When acquiring a company you want to incur as little risk as possible. A due diligence investigation is therefore often conducted. A due diligence investigation is conducted to ascertain the accuracy of the information. It also includes an assessment of the risks and opportunities associated with the target company.
Due diligence is more than an examination of the books
Due diligence is commonly referred to as an examination of the books, but in practice it is much more comprehensive.
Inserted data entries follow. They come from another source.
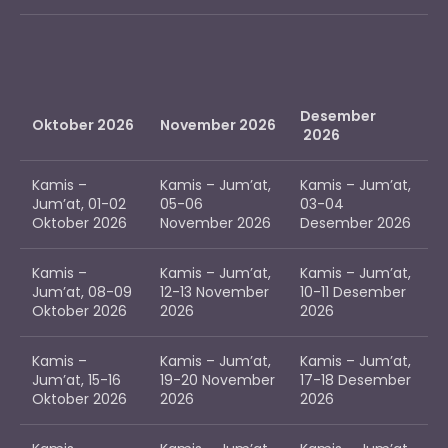
Desember
Oktober 2026
November 2026
2026
Kamis –
Kamis – Jum’at,
Kamis – Jum’at,
Jum’at, 01-02
05-06
03-04
Oktober 2026
November 2026
Desember 2026
Kamis –
Kamis – Jum’at,
Kamis – Jum’at,
Jum’at, 08-09
12-13 November
10-11 Desember
Oktober 2026
2026
2026
Kamis –
Kamis – Jum’at,
Kamis – Jum’at,
Jum’at, 15-16
19-20 November
17-18 Desember
Oktober 2026
2026
2026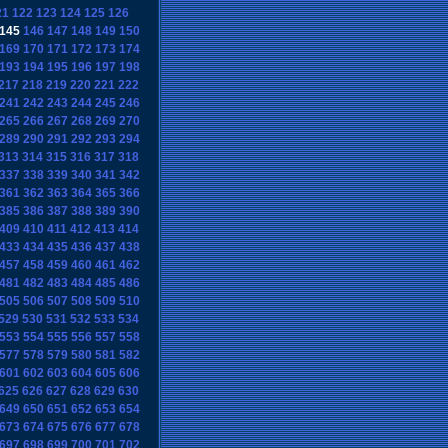
21
122
123
124
125
126
145
146
147
148
149
150
169
170
171
172
173
174
193
194
195
196
197
198
217
218
219
220
221
222
241
242
243
244
245
246
265
266
267
268
269
270
289
290
291
292
293
294
313
314
315
316
317
318
337
338
339
340
341
342
361
362
363
364
365
366
385
386
387
388
389
390
409
410
411
412
413
414
433
434
435
436
437
438
457
458
459
460
461
462
481
482
483
484
485
486
505
506
507
508
509
510
529
530
531
532
533
534
553
554
555
556
557
558
577
578
579
580
581
582
601
602
603
604
605
606
625
626
627
628
629
630
649
650
651
652
653
654
673
674
675
676
677
678
697
698
699
700
701
702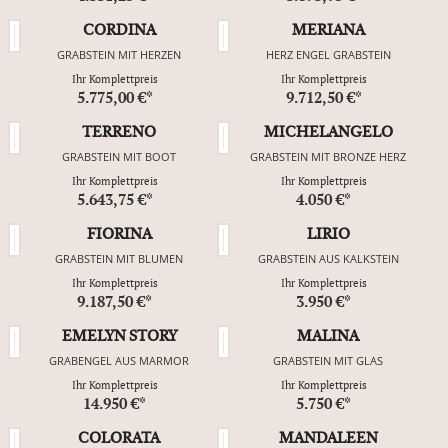
CORDINA
MERIANA
GRABSTEIN MIT HERZEN
HERZ ENGEL GRABSTEIN
Ihr Komplettpreis
Ihr Komplettpreis
5.775,00 €*
9.712,50 €*
TERRENO
MICHELANGELO
GRABSTEIN MIT BOOT
GRABSTEIN MIT BRONZE HERZ
Ihr Komplettpreis
Ihr Komplettpreis
5.643,75 €*
4.050 €*
FIORINA
LIRIO
GRABSTEIN MIT BLUMEN
GRABSTEIN AUS KALKSTEIN
Ihr Komplettpreis
Ihr Komplettpreis
9.187,50 €*
3.950 €*
EMELYN STORY
MALINA
GRABENGEL AUS MARMOR
GRABSTEIN MIT GLAS
Ihr Komplettpreis
Ihr Komplettpreis
14.950 €*
5.750 €*
COLORATA
MANDALEEN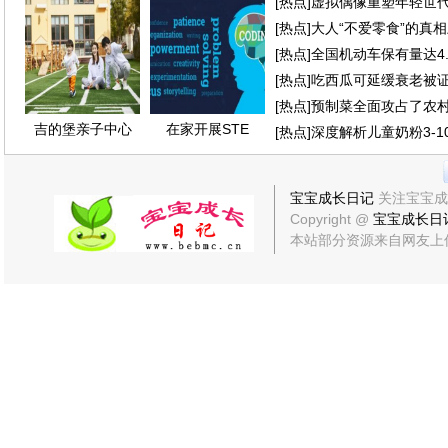
[
热点
]
虚拟偶像重塑年轻世
[
热点
]
大人“不爱零食”的真
[
热点
]
全国机动车保有量达4
[
热点
]
吃西瓜可延缓衰老被
[
热点
]
预制菜全面攻占了农
吉的堡亲子中心
在家开展STE
[
热点
]
深度解析儿童奶粉3-
宝宝成长日记
关注宝宝成
Copyright @
宝宝成长日
本站部分资源来自网友上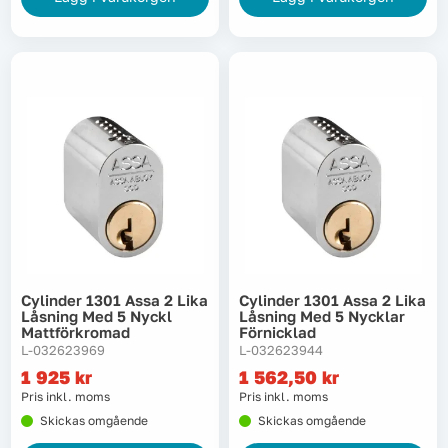
Cylinder 1301 Assa 2 Lika
Cylinder 1301 Assa 2 Lika
Låsning Med 5 Nyckl
Låsning Med 5 Nycklar
Mattförkromad
Förnicklad
L-032623969
L-032623944
1 925
kr
1 562,50
kr
Pris inkl. moms
Pris inkl. moms
Skickas omgående
Skickas omgående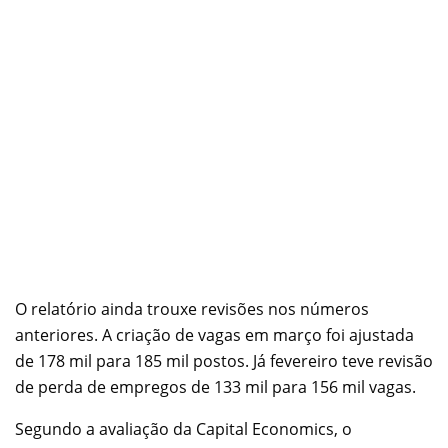
O relatório ainda trouxe revisões nos números
anteriores. A criação de vagas em março foi ajustada
de 178 mil para 185 mil postos. Já fevereiro teve revisão
de perda de empregos de 133 mil para 156 mil vagas.
Segundo a avaliação da Capital Economics, o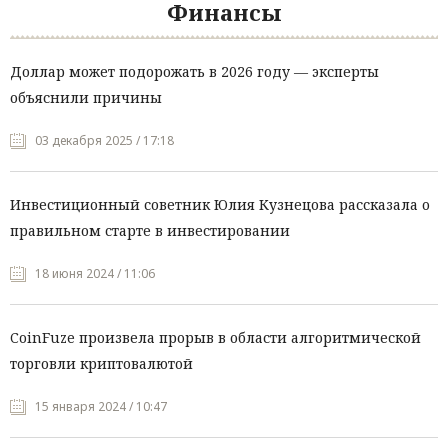
Финансы
Доллар может подорожать в 2026 году — эксперты
объяснили причины
03 декабря 2025 / 17:18
Инвестиционный советник Юлия Кузнецова рассказала о
правильном старте в инвестировании
18 июня 2024 / 11:06
CoinFuze произвела прорыв в области алгоритмической
торговли криптовалютой
15 января 2024 / 10:47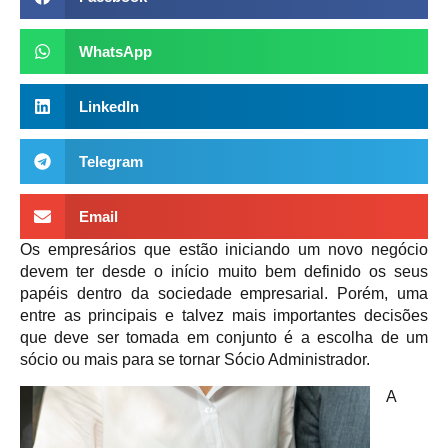
WhatsApp
LinkedIn
Telegram
Email
Os empresários que estão iniciando um novo negócio
devem ter desde o início muito bem definido os seus
papéis dentro da sociedade empresarial. Porém, uma
entre as principais e talvez mais importantes decisões
que deve ser tomada em conjunto é a escolha de um
sócio ou mais para se tornar Sócio Administrador.
A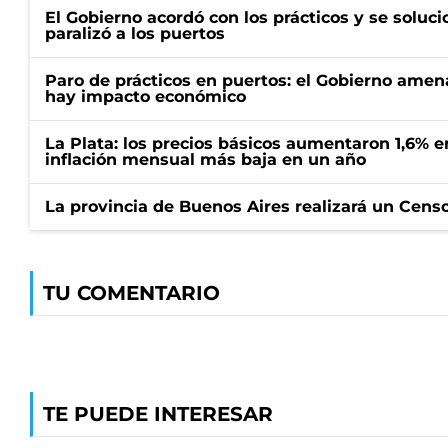
El Gobierno acordó con los prácticos y se soluci
paralizó a los puertos
Paro de prácticos en puertos: el Gobierno amen
hay impacto económico
La Plata: los precios básicos aumentaron 1,6% e
inflación mensual más baja en un año
La provincia de Buenos Aires realizará un Censo 
TU COMENTARIO
TE PUEDE INTERESAR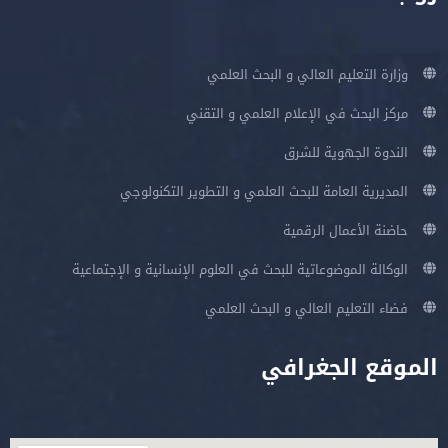
وزارة التعليم العالي و البحث العلمي
مركز البحث في الإعلام العلمي و التقني
الندوة الجهوية للشرق
المديرية العامة للبحث العلمي و التطوير التكنولوجي
حاضنة الأعمال الرقمية
الوكالة الموضوعاتية للبحث في العلوم الإنسانية و الإجتماعية
فضاء التعليم العالي و البحث العلمي
الموقع الجغرافي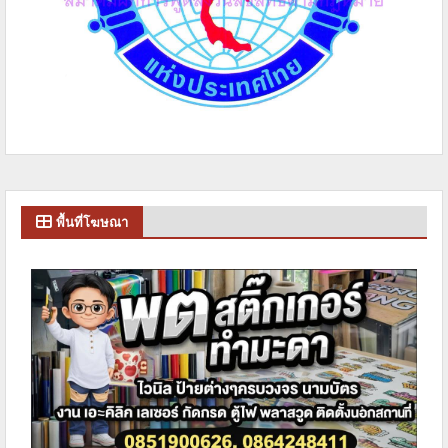
พื้นที่โฆษณา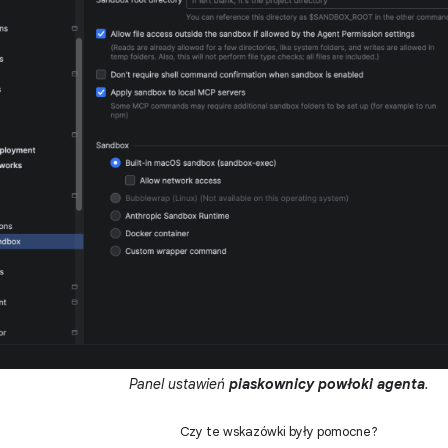
Panel ustawień
piaskownicy powłoki agenta
.
Czy te wskazówki były pomocne?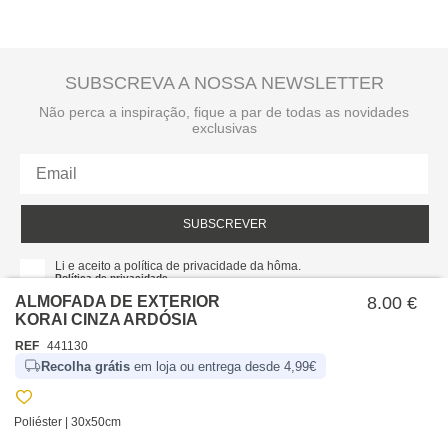
SUBSCREVA A NOSSA NEWSLETTER
Não perca a inspiração, fique a par de todas as novidades
exclusivas
SUBSCREVER
Li e aceito a política de privacidade da hôma.
Política de privacidade
ALMOFADA DE EXTERIOR
8.00 €
KORAI CINZA ARDÓSIA
REF
441130
Recolha grátis
em loja ou entrega desde 4,99€
Poliéster | 30x50cm
SOBRE NÓS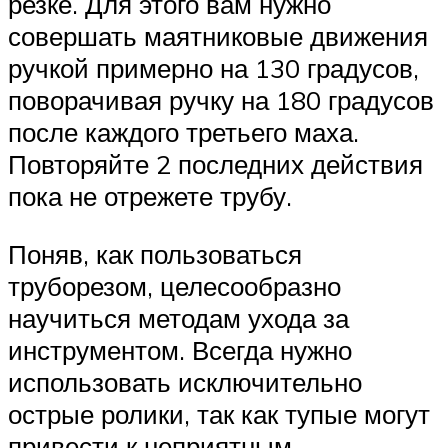
резке. Для этого вам нужно
совершать маятниковые движения
ручкой примерно на 130 градусов,
поворачивая ручку на 180 градусов
после каждого третьего маха.
Повторяйте 2 последних действия
пока не отрежете трубу.
Поняв, как пользоваться
труборезом, целесообразно
научиться методам ухода за
инструментом. Всегда нужно
использовать исключительно
острые ролики, так как тупые могут
привести к неприятным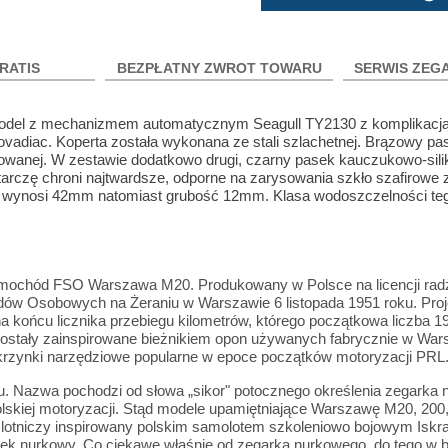
RATIS
BEZPŁATNY ZWROT TOWARU
SERWIS ZEG
 Model z mechanizmem automatycznym Seagull TY2130 z komplikacj
adiac. Koperta została wykonana ze stali szlachetnej. Brązowy pa
licowanej. W zestawie dodatkowo drugi, czarny pasek kauczukowo-sil
 tarczę chroni najtwardsze, odporne na zarysowania szkło szafirowe 
ty wynosi 42mm natomiast grubość 12mm. Klasa wodoszczelności te
 samochód FSO Warszawa M20. Produkowany w Polsce na licencji ra
w Osobowych na Żeraniu w Warszawie 6 listopada 1951 roku. Proje
a końcu licznika przebiegu kilometrów, którego początkowa liczba 
 zostały zainspirowane bieżnikiem opon używanych fabrycznie w War
krzynki narzędziowe popularne w epoce początków motoryzacji PRL. Z
u. Nazwa pochodzi od słowa „sikor" potocznego określenia zegarka 
olskiej motoryzacji. Stąd modele upamiętniające Warszawę M20, 20
 lotniczy inspirowany polskim samolotem szkoleniowo bojowym Iskr
egarek nurkowy. Co ciekawe właśnie od zegarka nurkowego, do tego w 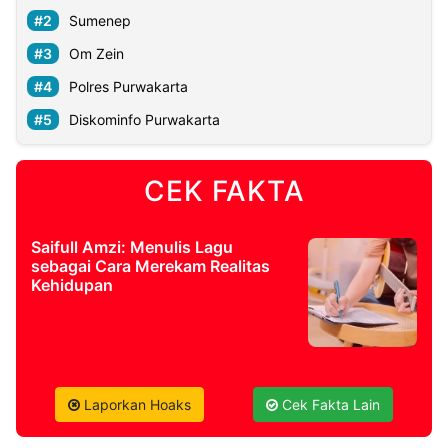
Sumenep
Om Zein
Polres Purwakarta
Diskominfo Purwakarta
CEK FAKTA
Saifull Amzi: Menulis Lagu
sebagai Cara Merekam Realitas
Kehidupan
Laporkan Hoaks
Cek Fakta Lain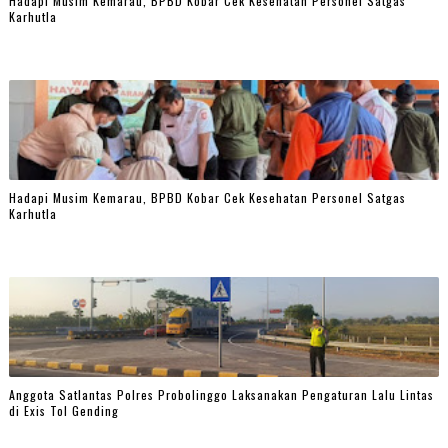
Hadapi Musim Kemarau, BPBD Kobar Cek Kesehatan Personel Satgas
Karhutla
Hadapi Musim Kemarau, BPBD Kobar Cek Kesehatan Personel Satgas
Karhutla
Anggota Satlantas Polres Probolinggo Laksanakan Pengaturan Lalu Lintas
di Exis Tol Gending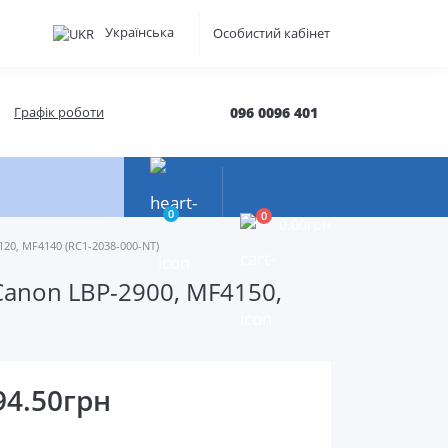
Українська
Особистий кабінет
Графік роботи
096 0096 401
0
0
0.00грн
120, MF4140 (RC1-2038-000-NT)
Canon LBP-2900, MF4150,
94.50грн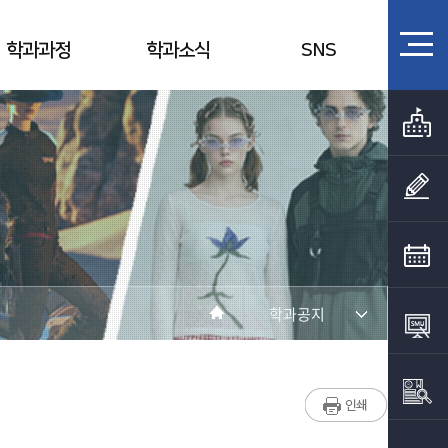
학과과정
학과소식
SNS
학과공지
학과소개
교수소개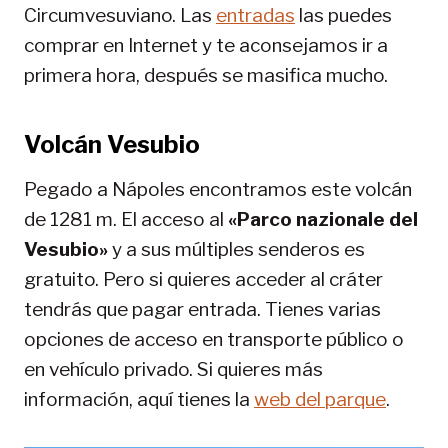
Circumvesuviano. Las
entradas
las puedes
comprar en Internet y te aconsejamos ir a
primera hora, después se masifica mucho.
Volcán Vesubio
Pegado a Nápoles encontramos este volcán
de 1281 m. El acceso al
«Parco nazionale del
Vesubio»
y a sus múltiples senderos es
gratuito. Pero si quieres acceder al cráter
tendrás que pagar entrada. Tienes varias
opciones de acceso en transporte público o
en vehículo privado. Si quieres más
información, aquí tienes la
web del parque
.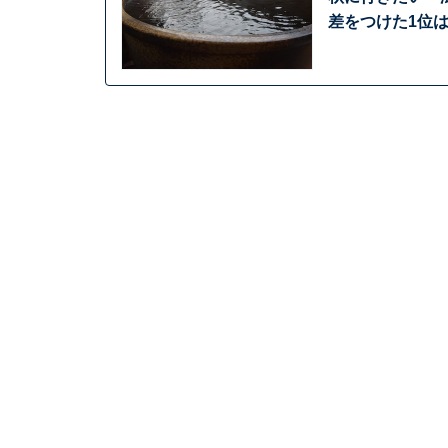
差をつけた1位は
A due diligence investigation involves not only close scrutiny of the financial past of the potential acquisition candidate or cooperation partner but also an analysis of tax and personal aspects.
Which matters are covered in a due diligence investigation?
- The market position of a company
- Financial performance and developments, opportunities and risks
- Insight into working capital and movements in working capital
- Financial information such as annual reports, debtors and creditors, debts
- Tax position and risks
- Organizational information such as the structure of the organization and personnel rights and contracts
- Treasury and risk management
The results of a due diligence investigation are also valuable during the course of a merger or acquisition. The results give a clearer picture of the risks, the value of the company, the organizational structure and the possible financing of the transaction.
Vendor due diligence
If you want to sell your company, you can conduct a Vendor Due Diligence (VDD) before the sale process. This examines various aspects. A Vendor Due Diligence is efficient and has the advantage for the vendor that a prospective purchaser does not have to be granted exclusivity.